TEXT:
[Start of section]
In its fourth edition of How the Workforce Learns report, it assessed how real people are learning today, when the rate of technological change is outpacing the workforce’s ability to learn and upskill.

Degreed asked 2,500 people (1,262 managers and 1,238 non-managers), working in companies with over 500 employees from eight countries, about their behaviours, values and assumptions in regard to learning and career growth. Here we delve into some of its key findings.

Access to learning is not always equal

The report found that 30% of respondents thought that their employers did not make learning available to all employees equally. It discovered that amongst semi-skilled workers, that number rose to four out of 10 and that the people who stand to benefit the most (those who need more skills) were not getting access to learning opportunities.

In order to address this, Degreed recommends democratising learning by providing all employees with a convenient front door to all of the organisation’s online development resources. It advises aggressively marketing learning programmes internally to ensure that everyone within the organisation knows what is there to help them build skills, perform and support the organisation’s key business objectives.

The motivations driving a learning mindset

The report finds that people are motivated to learn because they want to contribute. It ascertains that 43% of people are driven primarily to learn to perform better at their jobs and secondly, to complete requirements at 19%. Employees are prioritising this over their personal interests and career goals which demonstrates a shift towards putting their employers’ results ahead of personal gain.

Individual career goals are set primarily to improve performance in current roles (40%) with preparing for long-term career opportunities ranking second (26%).

Degreed recommends showing people how learning can help them excel at work right now and into the future by promoting L&D programmes and sharing learning success stories. It also suggests giving employees an internal resource like an opportunity marketplace where they can find details of stretch assignments, mentorships and internal gigs that inspire them.

Managers don’t always support learning

Almost half of the survey respondents (48%) indicated they’re not easily connected with work that stretches their skills. In addition, more than a quarter (26%) said their managers didn’t support their professional growth during the preceding 12 months.
[End of section]
PROVIDED DATA:
[Start of section]
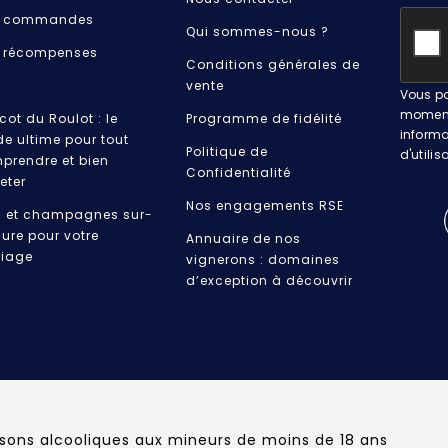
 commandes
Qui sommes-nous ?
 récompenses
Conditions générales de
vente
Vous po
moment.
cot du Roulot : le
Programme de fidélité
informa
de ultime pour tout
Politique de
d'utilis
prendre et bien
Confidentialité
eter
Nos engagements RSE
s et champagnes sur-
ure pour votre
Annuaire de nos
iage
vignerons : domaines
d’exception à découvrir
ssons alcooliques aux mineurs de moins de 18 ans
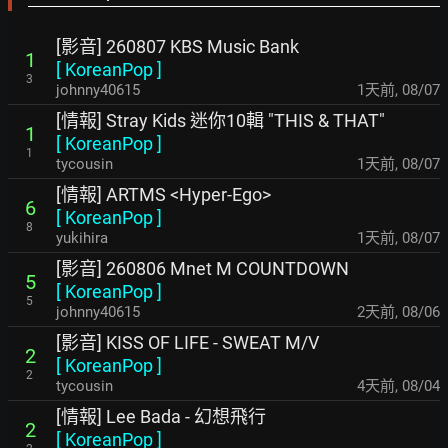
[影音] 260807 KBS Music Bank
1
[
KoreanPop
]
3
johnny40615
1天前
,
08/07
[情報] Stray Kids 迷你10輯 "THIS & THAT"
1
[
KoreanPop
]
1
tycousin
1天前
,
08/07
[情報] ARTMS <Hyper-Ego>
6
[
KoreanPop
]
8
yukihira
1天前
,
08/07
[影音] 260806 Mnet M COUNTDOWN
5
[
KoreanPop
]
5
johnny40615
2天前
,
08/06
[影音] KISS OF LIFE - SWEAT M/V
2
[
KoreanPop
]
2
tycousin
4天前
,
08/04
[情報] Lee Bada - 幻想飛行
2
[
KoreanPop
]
[End of section]
[Start of section]
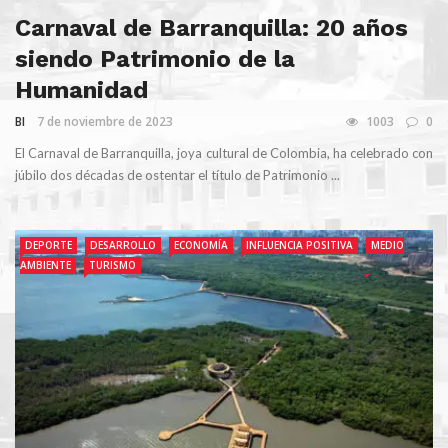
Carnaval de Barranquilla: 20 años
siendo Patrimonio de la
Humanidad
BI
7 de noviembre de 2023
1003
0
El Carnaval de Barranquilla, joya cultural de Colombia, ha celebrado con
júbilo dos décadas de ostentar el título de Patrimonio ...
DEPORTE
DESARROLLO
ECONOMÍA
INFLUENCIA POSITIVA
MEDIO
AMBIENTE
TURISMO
[End of section]
EXERCISES:
(1) In the text on workforce learning, what share of respondents said their managers didn't support their professional growth during the preceding 12 months?
(2) Echo the stretch from "The motivations driving" through "ranking second (26%)." in the text on workforce learning.

TASK-BY-TASK SOLUTIONS:
(1) 26%

(2)
The motivations driving a learning mindset

The report finds that people are motivated to learn because they want to contribute. It ascertains that 43% of people are driven primarily to learn to perform better at their jobs and secondly, to complete requirements at 19%. Employees are prioritising this over their personal interests and career goals which demonstrates a shift towards putting their employers’ results ahead of personal gain.

Individual career goals are set primarily to improve performance in current roles (40%) with preparing for long-term career opportunities ranking second (26%).